Encore un habitué de l’Oberliga (dixième au tableau d’honneur en tant que Turbine puis Chemie Halle), toujours là sans jamais vraiment faire parler de lui (un titre en 1952, deux Coupes de RDA en 1956 et 1962, et c’est tout). Le club de feu Bernd Bransch, capitaine des tombeurs de la RFA en 1974, finit toutefois en beauté la page DDR : en même temps qu’il décroche la 2. Bundesliga, il se qualifie pour la C3 pour la troisième fois de son histoire. Une élimination rapide (2-1, 0-3 face au Torpedo Moscou) et une saison ratée plus tard, le voilà dans la charrette pour la D3. La chute ne s’arrêtera qu’en D5 en 1996 avant que le club ne se stabilise en D4 dans les années 2000, sans toutefois passer par la case dépôt de bilan comme tant d’autres. En 2012, c’est le retour chez les pros en D3 où le club mène depuis une existence tranquille en milieu de tableau. Dans la trente-et-unième ville d’Allemagne, il pourrait en principe viser un peu plus haut. Mais les places sont déjà prises et le club ne bénéficie pas d’un fort soutien populaire, contrairement à son grand rival régional, le FC Magdebourg. On devrait donc finir par voir le HFC tutoyer, voire s’approprier, le record de matchs joués en 3. Liga.
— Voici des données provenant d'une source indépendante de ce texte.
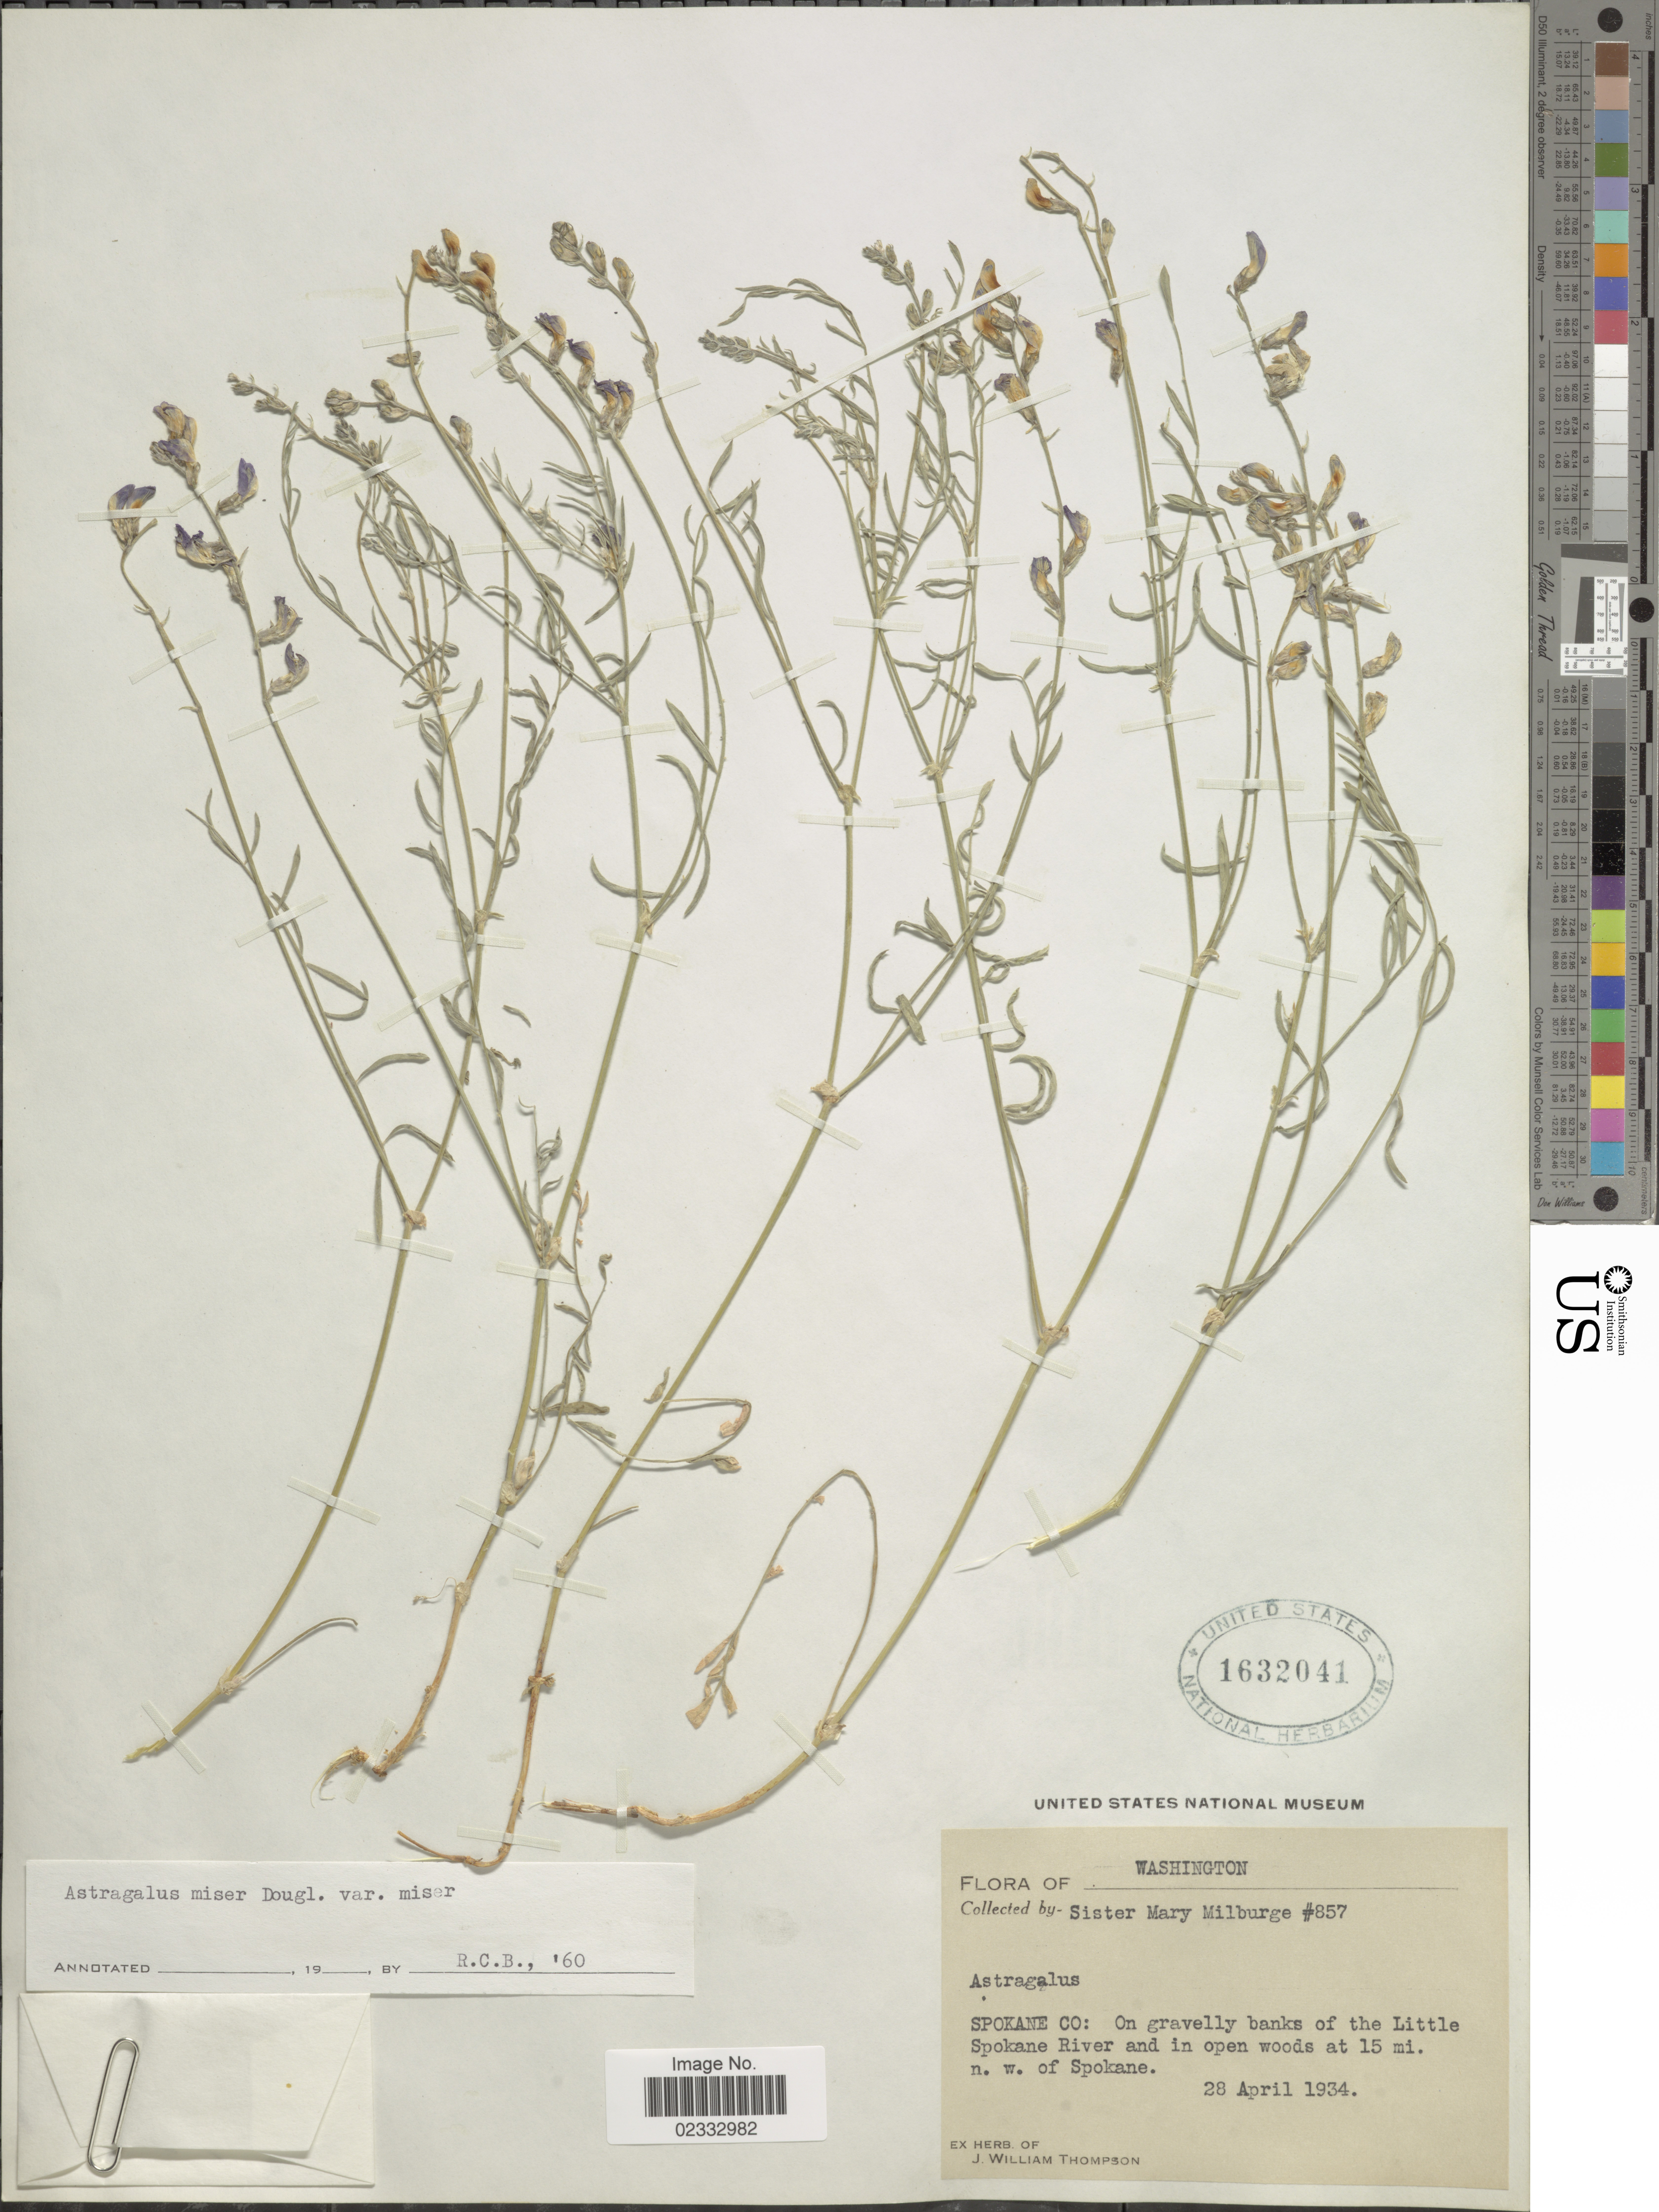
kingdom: Plantae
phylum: Tracheophyta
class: Magnoliopsida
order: Fabales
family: Fabaceae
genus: Astragalus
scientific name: Astragalus miser var. hylophilus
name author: (Rydb.) Barneby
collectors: S. Milburge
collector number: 857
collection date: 1934-04-28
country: United States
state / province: Washington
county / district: Spokane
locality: Spokane Co. of the Little Spokane River and at 15 mi. n. w. of Spokane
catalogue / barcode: US 1632041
Les années 90 furent violentes à l’Est, y compris pour les maillots

3: Rot-Weiß Erfurt

Celui-ci aussi a fait partie des meubles en Oberliga (septième au tableau d’honneur en tant que Turbine puis Rot-Weiß) sans trop attirer l’attention (champion en 1954 et 1955). Lui aussi a profité du pillage des grands noms de l’Est par la Bundesliga après 1989 pour décrocher sa première qualification pour l’Europe avec un effectif peu modifié. Il y gratte une parcelle de gloire en éliminant le FC Groningue (1-0, 1-0) avant de tomber sans discussion face à l’Ajax (1-2, 0-3). Au quotidien, c’est la grisaille : bon dernier de 2. Bundesliga, puis une quinzaine d’années en D3 (amateur à l’époque) avec au passage un dépôt de bilan en 1997 et une visite-éclair en 2. Bundesliga en 2004-05, et enfin le retour chez les pros en 2008 à la création de la 3. Liga. Après 10 ans en milieu de tableau, c’est l’accident industriel avec une relégation en D4 en 2018 assortie d’un nouveau dépôt de bilan, vite effacé cette fois. Un peu trop vite, peut-être : fin 2019, juste avant la pandémie, le club abandonne purement et simplement le championnat de D4 pour éviter un troisième dépôt de bilan sans doute fatal. Après deux ans en D5, le revoici cette saison en D4 où il joue les premiers rôles. Si les finances le permettent, dans la trente-septième ville d’Allemagne et capitale du Land de Thuringe, on devrait voir le RWE s’établir à terme en D3.

2: Dynamo Dresde

Mieux que le Dynamo Berlin (10 titres de champion et trois Coupes de RDA), mieux que le FC Magdebourg (trois titres, sept Coupes), mieux que le Carl Zeiss Iéna (trois titres, quatre Coupes). Bien que « seulement » deuxième au tableau d’honneur de l’Oberliga, le Dynamo Dresde possède le meilleur palmarès de RDA avec ses huit titres et sept Coupes. Malgré le départ de ses stars, il tient son rang en 1990-1991 et se qualifie sans trop trembler pour la Bundesliga. Il va y passer quatre saisons avant que la peu scrupuleuse équipe dirigeante qui a fondu sur cette proie facile à la réunification ne se fasse rattraper par la patrouille financière, avec retrait de licence pour toutes les divisions pro à la clé. Relégué en D3 amateur, le club touche le fond avec une descente en D4 en 2000. Deux années en enfer, puis la tendance s’inverse enfin et le Dynamo retrouve même la 2. Bundesliga l’espace de deux saisons avant de redescendre en 2006. Depuis cette date, le club alterne les périodes en 2. Bundesliga et en 3. Liga où il séjourne actuellement après sa descente en 2022. Les finances sont enfin assainies, le peuple jaune et noir fait toujours sauter les records d’affluence en D3, et l’équipe trône en tête du classement en cette première partie de saison. Dans la douzième ville d’Allemagne, on devrait voir ce vrai grand nom s’installer pour de bon en 2. Bundesliga à court terme et viser la Bundesliga à plus longue échéance.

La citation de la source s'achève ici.